米デル、さえないPC販売の見通し

MBO案めぐる不透明感

アナリストは状況を注視

IDCによると、第2・四半期のPC世界販売では中国のレノボ・グループ(聯想集団)<0992.HK>が首位に躍進。同社の市場シェアは16.7%と、米ヒューレット・パッカード(HP)の16.4%を上回った。デルは12.2%で3位。

アナリストによると、HPはPC以外でも、ネットワーキングやストレージなど主要な分野でデルをすでに上回っている。また、エンタープライズ・コンピューティングの分野にも進出し、最近発売したムーンショット・マイクロサーバーが注目を集めている。

アナリストはこれまで、MBOをめぐる対立によるデルの事業への長期的な影響について見解を示してきていないものの、8月20日の決算発表を前に状況を注視している。

モーニングスターのアナリスト、Carr Lanphier氏は「高いリスクと痛みを伴うプロセスになる」と指摘。不穏な結果となれば「顧客の懸念」につながるとの見方を示した。

CLSAのアナリストによると、世界のPC販売は今年7%、来年4.5%減少する見通し。MBO案の評価のためデルの取締役会が起用したボストン・コンサルティング・グループによると、デルの売上高は2016年まで毎年減少することが見込まれている。

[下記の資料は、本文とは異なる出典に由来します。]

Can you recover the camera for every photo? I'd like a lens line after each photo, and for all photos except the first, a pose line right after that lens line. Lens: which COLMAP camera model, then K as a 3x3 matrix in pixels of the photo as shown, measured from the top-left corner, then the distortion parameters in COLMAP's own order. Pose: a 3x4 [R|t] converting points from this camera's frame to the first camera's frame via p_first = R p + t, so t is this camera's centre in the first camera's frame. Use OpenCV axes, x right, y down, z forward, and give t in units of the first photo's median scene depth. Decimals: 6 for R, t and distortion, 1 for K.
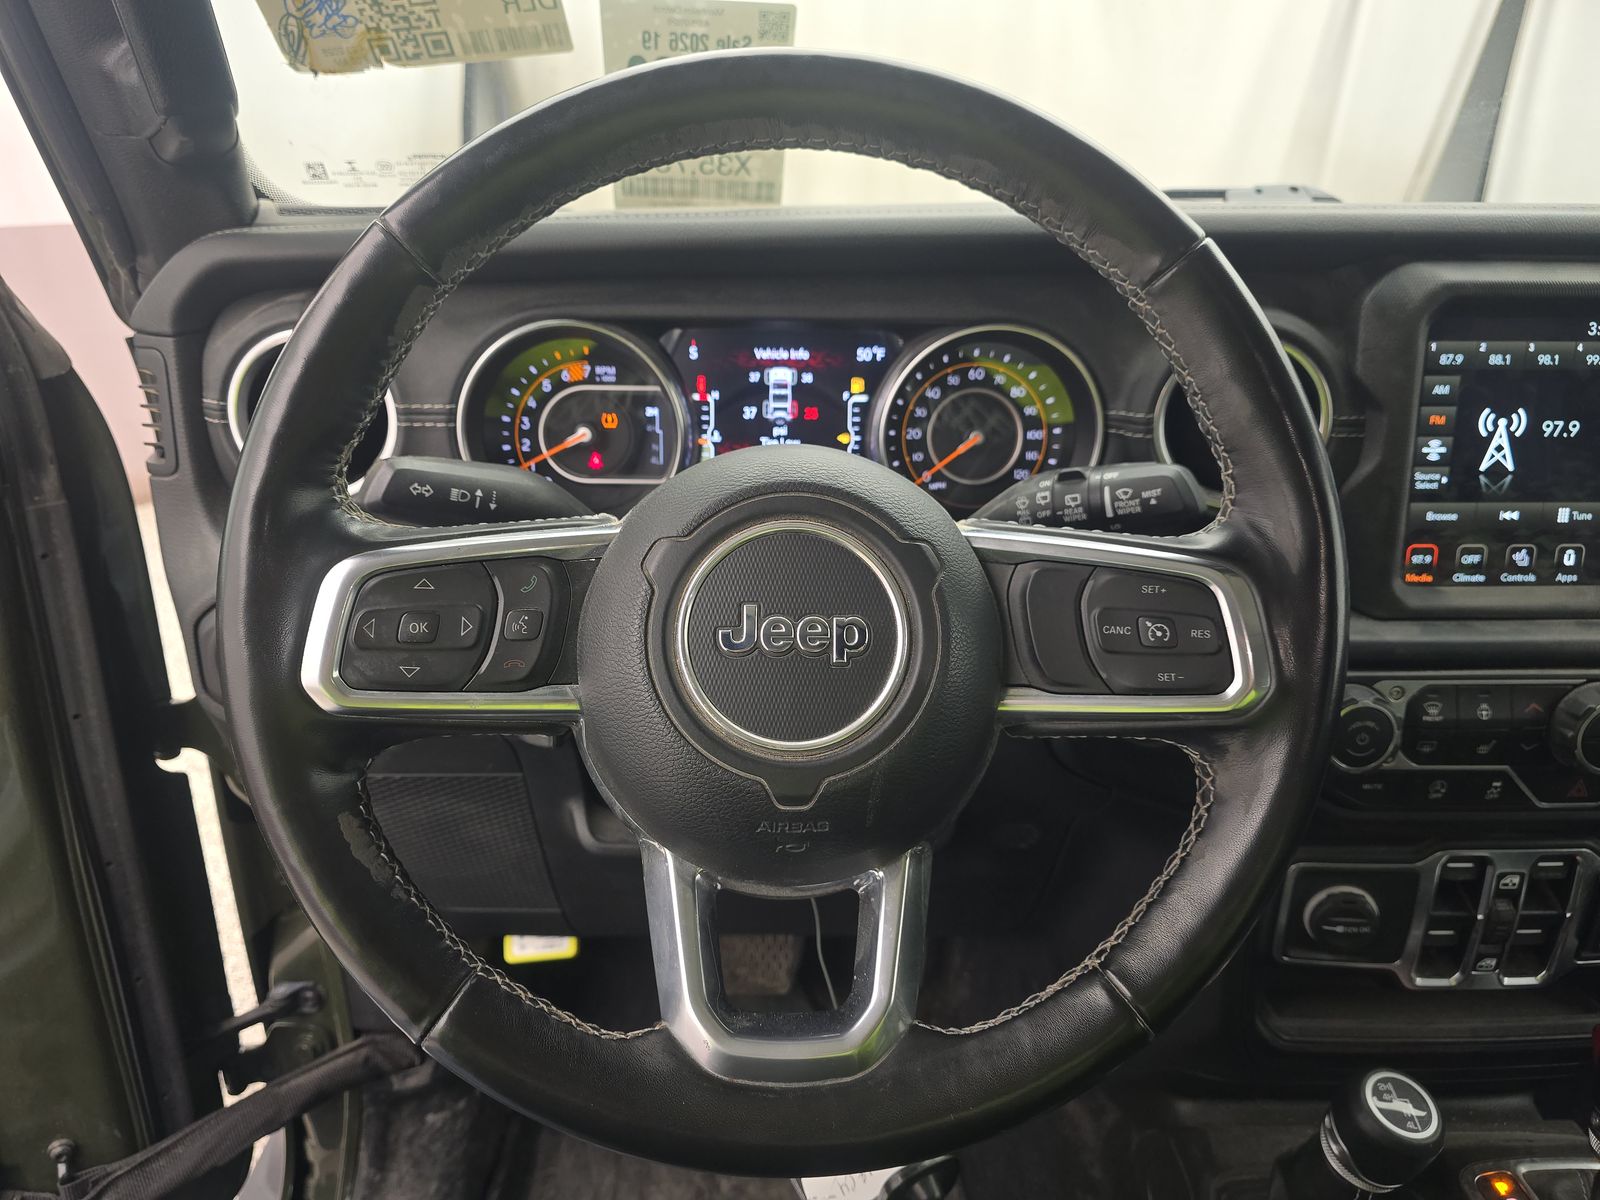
lens RADIAL K [[1127.8, 0, 791.4], [0, 1127.8, 609.1], [0, 0, 1]] dist [0.067444, -0.044899]
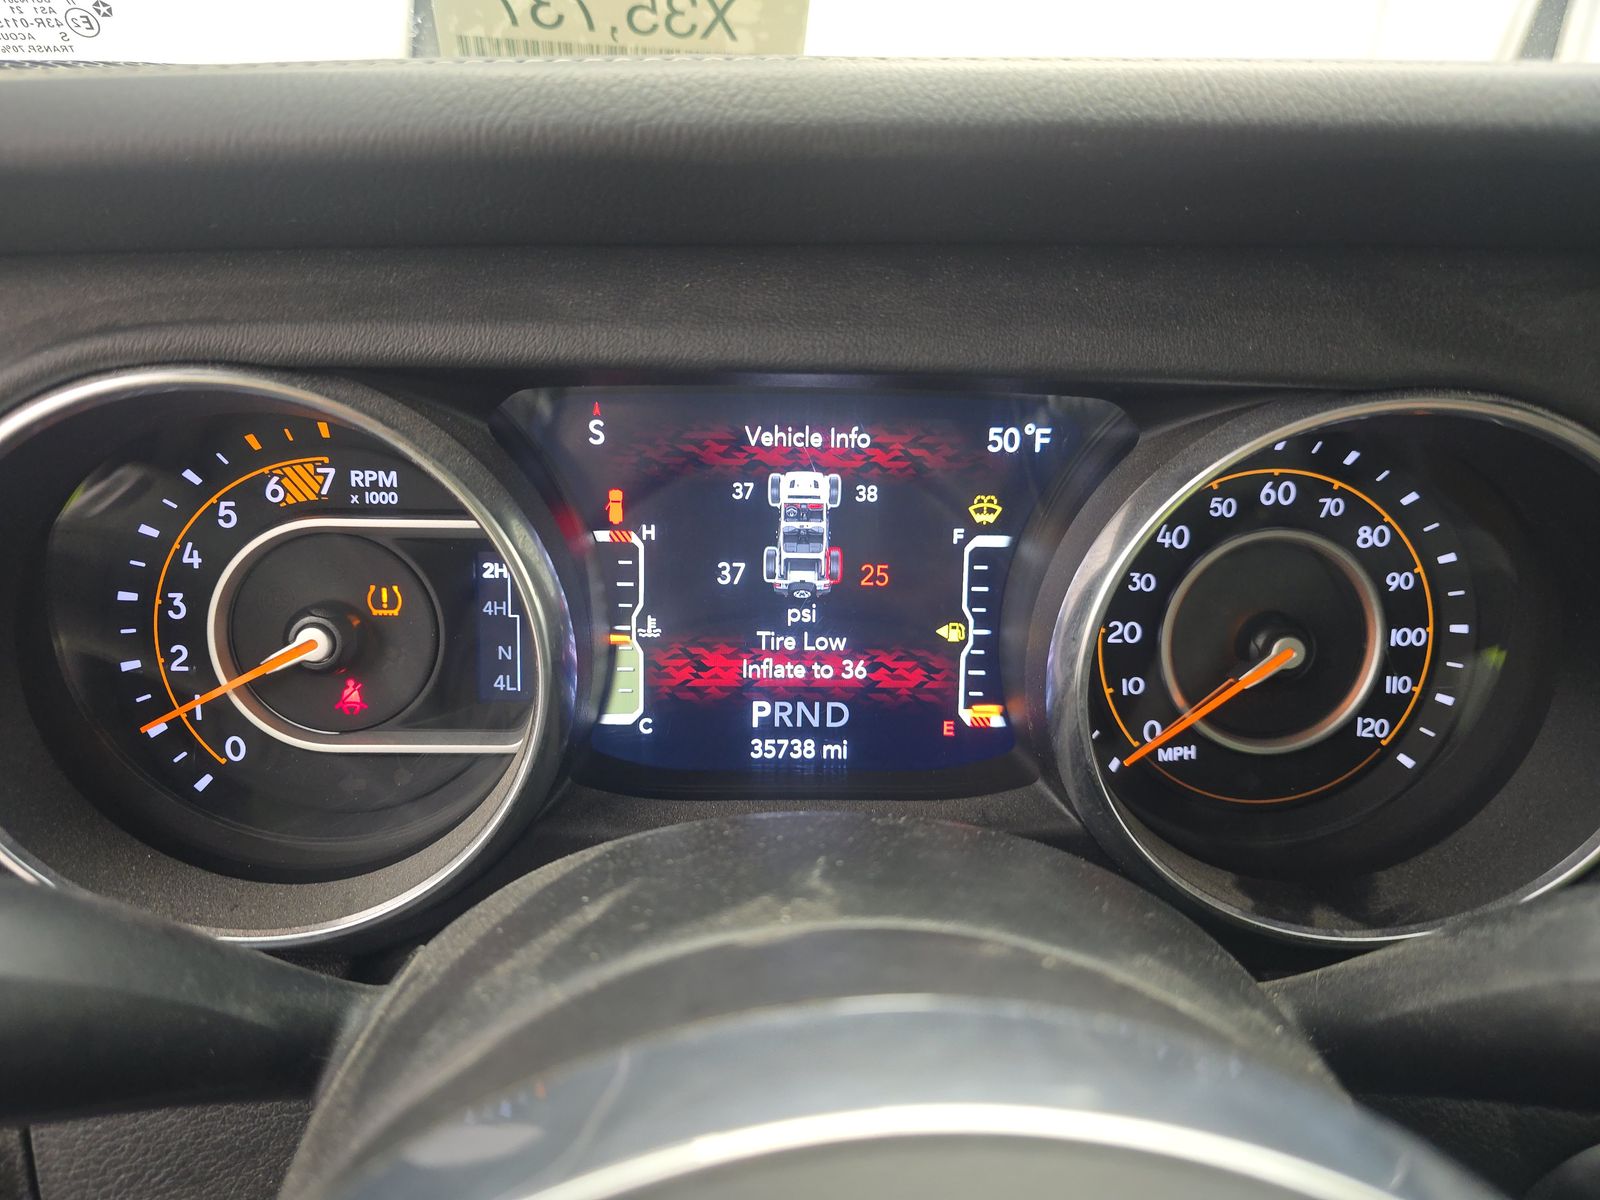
lens RADIAL K [[1063.8, 0, 781.0], [0, 1063.8, 583.1], [0, 0, 1]] dist [0.007266, -0.003304]
pose [[0.999254, 0.003698, 0.038450, -0.036821], [-0.003773, 0.999991, 0.001874, -0.188468], [-0.038443, -0.002017, 0.999259, 0.664115]]
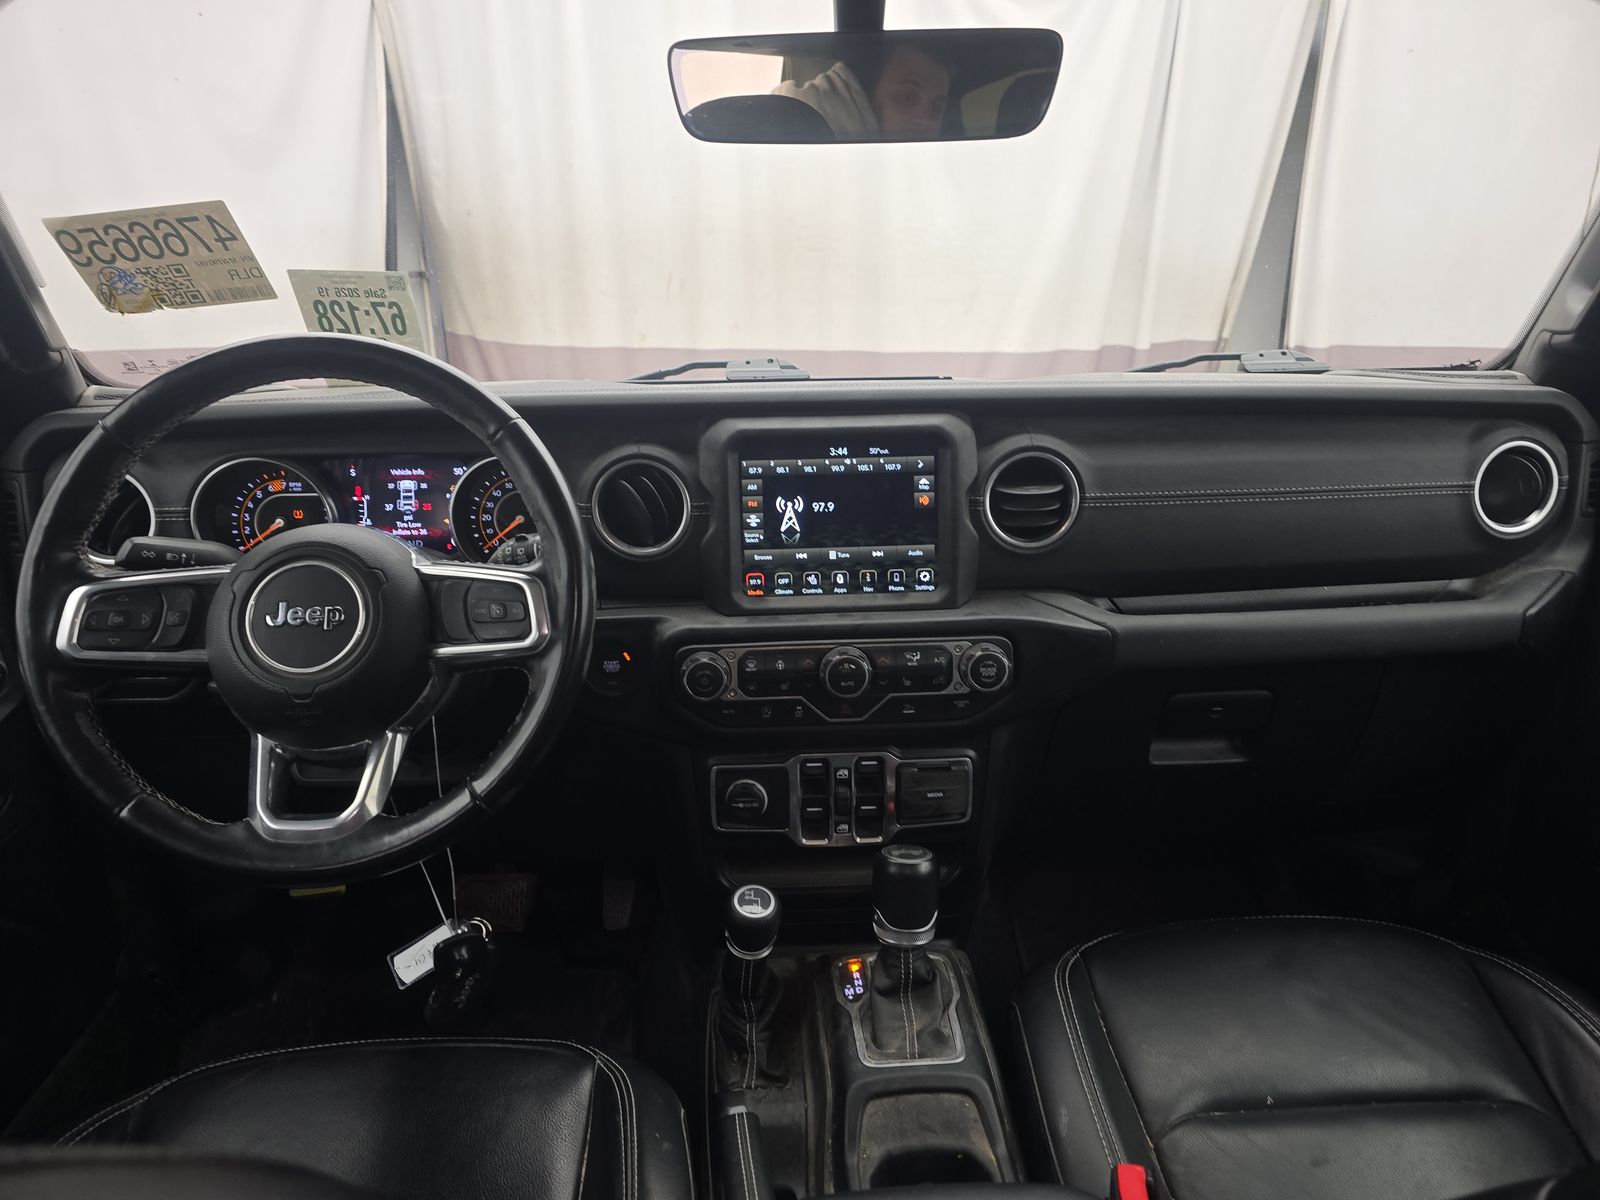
lens RADIAL K [[1127.8, 0, 791.4], [0, 1127.8, 609.1], [0, 0, 1]] dist [0.067444, -0.044899]
pose [[0.999270, -0.029924, 0.023759, 0.556940], [0.031633, 0.996670, -0.075151, 0.129042], [-0.021431, 0.075847, 0.996889, -0.719663]]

ISIグループのアナリスト、ブライアン・マーシャル氏は「投資家はシルバー・レイクとマイケル・デル氏の案を支持し、リスクを回避すべきだ」と指摘した。

デル氏は株主からの干渉なしにデルの再建を行いたい意向で、同社を企業や政府機関向けのストレージ、コンピューティングサービスを手掛ける企業にすることなどを目指している。

だが、一部のアナリストは、同氏の案がアイカーン氏の案に打ち勝ったとしても、法人向け市場ではすでにIBMとHPが大きなシェアを握っており、遅過ぎる可能性があると指摘する。

調査・コンサルティング会社Vaxaのマネジングディレクター、スティーブン・ナサシン氏は「HPとIBMは過去7─10年間にわたって手掛けている。デルは始めたばかりだ」と語った。